Around one in three children in our county live in poverty. There are many more people who don’t have children who are categorised as being the same, too poor to live not comfortably, but anywhere near healthily. And those figures are rising due to Covid.

This same week we also learned of 19 people who died last year on the streets of Leeds. Yes, the council must be applauded for getting so many into hostels, hotels and bed and breakfasts but there are still too many who don’t know where their next meal is coming from.

Meanwhile, in our hospitals, our doctors and nurses are battling to cope with a second wave of coronavirus harsher than the first. The first wave left almost half of them unsurprisingly suffering from depression and post traumatic stress disorder. Heaven knows how they are feeling now. The problem is as the death toll reaches the 100,000 mark we risk becoming immune to pain and suffering.

We as a society must find a way of helping those in need without making them feel worthless and without humiliating them. And that is why I was saddened at some of the food boxes sent out because they did not help.

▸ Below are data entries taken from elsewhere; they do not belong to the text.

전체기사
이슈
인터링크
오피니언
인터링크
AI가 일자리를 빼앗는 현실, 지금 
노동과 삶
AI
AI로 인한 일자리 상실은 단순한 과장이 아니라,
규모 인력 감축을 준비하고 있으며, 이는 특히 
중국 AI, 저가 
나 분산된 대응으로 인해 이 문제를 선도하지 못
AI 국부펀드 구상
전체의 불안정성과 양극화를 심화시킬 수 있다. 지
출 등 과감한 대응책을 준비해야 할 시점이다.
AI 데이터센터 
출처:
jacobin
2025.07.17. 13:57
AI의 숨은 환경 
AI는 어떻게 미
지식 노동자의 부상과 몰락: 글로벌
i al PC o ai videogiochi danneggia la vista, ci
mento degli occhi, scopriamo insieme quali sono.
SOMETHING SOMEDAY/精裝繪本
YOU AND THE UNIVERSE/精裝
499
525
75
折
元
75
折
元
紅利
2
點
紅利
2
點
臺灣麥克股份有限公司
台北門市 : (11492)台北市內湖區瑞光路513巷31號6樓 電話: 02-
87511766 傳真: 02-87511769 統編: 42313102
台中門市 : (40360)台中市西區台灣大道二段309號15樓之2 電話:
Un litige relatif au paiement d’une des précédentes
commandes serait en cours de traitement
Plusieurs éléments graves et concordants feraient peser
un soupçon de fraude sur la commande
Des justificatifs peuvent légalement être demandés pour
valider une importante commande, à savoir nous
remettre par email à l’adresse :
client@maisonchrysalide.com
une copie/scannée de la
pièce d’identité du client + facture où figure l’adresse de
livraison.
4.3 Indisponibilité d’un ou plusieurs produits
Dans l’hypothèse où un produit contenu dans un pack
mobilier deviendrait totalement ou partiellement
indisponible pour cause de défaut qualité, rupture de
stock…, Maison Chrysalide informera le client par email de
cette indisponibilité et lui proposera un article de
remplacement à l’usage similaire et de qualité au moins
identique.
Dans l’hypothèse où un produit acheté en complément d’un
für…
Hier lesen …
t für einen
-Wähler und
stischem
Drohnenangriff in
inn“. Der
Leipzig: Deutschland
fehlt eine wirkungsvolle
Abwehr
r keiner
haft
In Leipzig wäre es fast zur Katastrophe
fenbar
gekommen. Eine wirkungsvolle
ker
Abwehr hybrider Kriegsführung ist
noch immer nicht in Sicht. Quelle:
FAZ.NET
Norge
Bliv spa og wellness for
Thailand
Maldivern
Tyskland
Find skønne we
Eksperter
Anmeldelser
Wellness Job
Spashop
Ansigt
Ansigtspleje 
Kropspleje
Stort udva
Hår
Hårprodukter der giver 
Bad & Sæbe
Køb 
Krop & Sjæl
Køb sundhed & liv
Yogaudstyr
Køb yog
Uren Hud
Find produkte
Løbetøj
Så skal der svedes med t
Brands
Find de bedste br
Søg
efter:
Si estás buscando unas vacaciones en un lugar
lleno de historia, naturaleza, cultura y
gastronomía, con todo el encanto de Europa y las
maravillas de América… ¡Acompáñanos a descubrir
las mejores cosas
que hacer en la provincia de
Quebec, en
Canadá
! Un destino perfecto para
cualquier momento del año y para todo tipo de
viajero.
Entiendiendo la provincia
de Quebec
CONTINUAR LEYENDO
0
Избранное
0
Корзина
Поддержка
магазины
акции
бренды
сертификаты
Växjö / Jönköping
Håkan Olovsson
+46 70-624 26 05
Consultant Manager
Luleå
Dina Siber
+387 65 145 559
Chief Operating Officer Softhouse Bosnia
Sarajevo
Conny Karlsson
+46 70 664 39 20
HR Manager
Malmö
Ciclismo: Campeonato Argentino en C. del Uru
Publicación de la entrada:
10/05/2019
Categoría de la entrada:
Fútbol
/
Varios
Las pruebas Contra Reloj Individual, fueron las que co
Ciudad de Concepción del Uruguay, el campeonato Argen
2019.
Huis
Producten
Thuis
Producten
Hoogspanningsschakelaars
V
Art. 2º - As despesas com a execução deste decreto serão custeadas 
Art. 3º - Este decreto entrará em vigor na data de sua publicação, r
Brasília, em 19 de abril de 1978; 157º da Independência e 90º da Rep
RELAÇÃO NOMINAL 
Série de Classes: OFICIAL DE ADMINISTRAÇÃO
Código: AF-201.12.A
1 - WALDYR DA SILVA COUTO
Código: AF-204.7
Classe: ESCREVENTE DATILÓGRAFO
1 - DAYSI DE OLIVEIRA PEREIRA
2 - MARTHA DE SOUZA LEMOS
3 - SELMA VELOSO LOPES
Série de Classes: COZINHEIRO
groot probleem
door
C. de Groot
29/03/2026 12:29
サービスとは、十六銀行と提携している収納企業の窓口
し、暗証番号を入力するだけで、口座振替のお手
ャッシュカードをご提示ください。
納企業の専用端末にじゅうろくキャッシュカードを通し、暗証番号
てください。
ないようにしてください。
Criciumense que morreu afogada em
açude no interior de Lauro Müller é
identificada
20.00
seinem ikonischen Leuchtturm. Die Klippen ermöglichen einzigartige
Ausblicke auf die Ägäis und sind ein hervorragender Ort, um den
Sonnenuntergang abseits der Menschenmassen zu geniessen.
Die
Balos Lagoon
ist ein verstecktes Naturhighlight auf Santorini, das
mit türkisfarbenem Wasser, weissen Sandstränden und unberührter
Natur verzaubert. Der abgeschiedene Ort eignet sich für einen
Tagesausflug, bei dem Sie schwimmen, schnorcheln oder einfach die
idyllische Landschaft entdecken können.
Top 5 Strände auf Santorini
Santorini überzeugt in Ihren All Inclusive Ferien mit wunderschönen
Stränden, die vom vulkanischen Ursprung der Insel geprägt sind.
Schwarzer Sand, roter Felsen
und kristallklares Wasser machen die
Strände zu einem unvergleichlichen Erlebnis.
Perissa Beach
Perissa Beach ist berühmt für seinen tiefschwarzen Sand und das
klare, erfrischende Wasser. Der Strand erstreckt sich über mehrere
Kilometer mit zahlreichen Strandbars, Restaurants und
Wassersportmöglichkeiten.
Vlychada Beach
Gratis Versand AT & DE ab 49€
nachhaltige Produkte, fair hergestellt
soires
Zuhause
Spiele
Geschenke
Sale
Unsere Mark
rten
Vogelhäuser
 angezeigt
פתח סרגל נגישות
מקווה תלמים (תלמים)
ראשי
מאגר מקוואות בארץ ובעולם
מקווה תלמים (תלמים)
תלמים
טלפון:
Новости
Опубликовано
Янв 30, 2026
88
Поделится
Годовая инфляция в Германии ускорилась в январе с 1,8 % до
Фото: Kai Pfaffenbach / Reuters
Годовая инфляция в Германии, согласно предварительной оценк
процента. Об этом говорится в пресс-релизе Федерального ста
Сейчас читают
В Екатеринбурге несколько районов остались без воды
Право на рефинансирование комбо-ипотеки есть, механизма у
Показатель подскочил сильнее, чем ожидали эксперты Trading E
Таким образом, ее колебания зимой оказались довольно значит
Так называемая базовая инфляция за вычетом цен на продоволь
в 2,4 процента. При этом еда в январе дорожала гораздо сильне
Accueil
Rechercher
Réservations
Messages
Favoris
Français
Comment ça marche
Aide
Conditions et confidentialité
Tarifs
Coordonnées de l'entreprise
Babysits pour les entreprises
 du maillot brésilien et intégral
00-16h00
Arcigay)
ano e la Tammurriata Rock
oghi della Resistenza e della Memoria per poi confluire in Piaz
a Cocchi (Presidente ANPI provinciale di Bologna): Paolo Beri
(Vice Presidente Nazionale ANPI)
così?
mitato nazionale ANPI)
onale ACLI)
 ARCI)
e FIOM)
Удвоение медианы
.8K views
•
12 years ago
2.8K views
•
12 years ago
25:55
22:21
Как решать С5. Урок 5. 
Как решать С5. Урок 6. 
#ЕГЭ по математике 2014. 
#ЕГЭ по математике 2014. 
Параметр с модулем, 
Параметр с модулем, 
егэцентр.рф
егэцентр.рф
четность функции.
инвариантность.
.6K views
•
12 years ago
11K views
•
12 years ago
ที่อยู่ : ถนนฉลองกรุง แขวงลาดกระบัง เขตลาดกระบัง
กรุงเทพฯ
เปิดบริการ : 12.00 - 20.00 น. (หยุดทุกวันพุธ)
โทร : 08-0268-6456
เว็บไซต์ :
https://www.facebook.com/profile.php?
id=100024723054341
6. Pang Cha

They added to the sense of failure and added to the burden. In this country there are thousands of people who are working their socks off to show people they care.

These volunteers man the food banks, feed the homeless, offer support to those who are down on their luck. And we can do so much more, from handing an old computer or tablet to a child who has no access to online learning, to delivering nutritious meals to the doorsteps of families who need them.

Millions signed up as volunteers when the pandemic first struck. So ask yourself if you can help. We are all in this together.

In the meantime, the first shoots of spring are peeping through the snow. By the time the hundreds of bulbs I planted during lockdown are in full bloom, we will be on our way to coming out of this terrible moment in our history, a moment most of us will survive.

As I said earlier, we are the lucky ones. But there are millions of people struggling out there who do not need our pity, or our judgment, they just need our support.

Let us pledge right now never to cut a tomato in half and pretend it helps. We are a better country than that.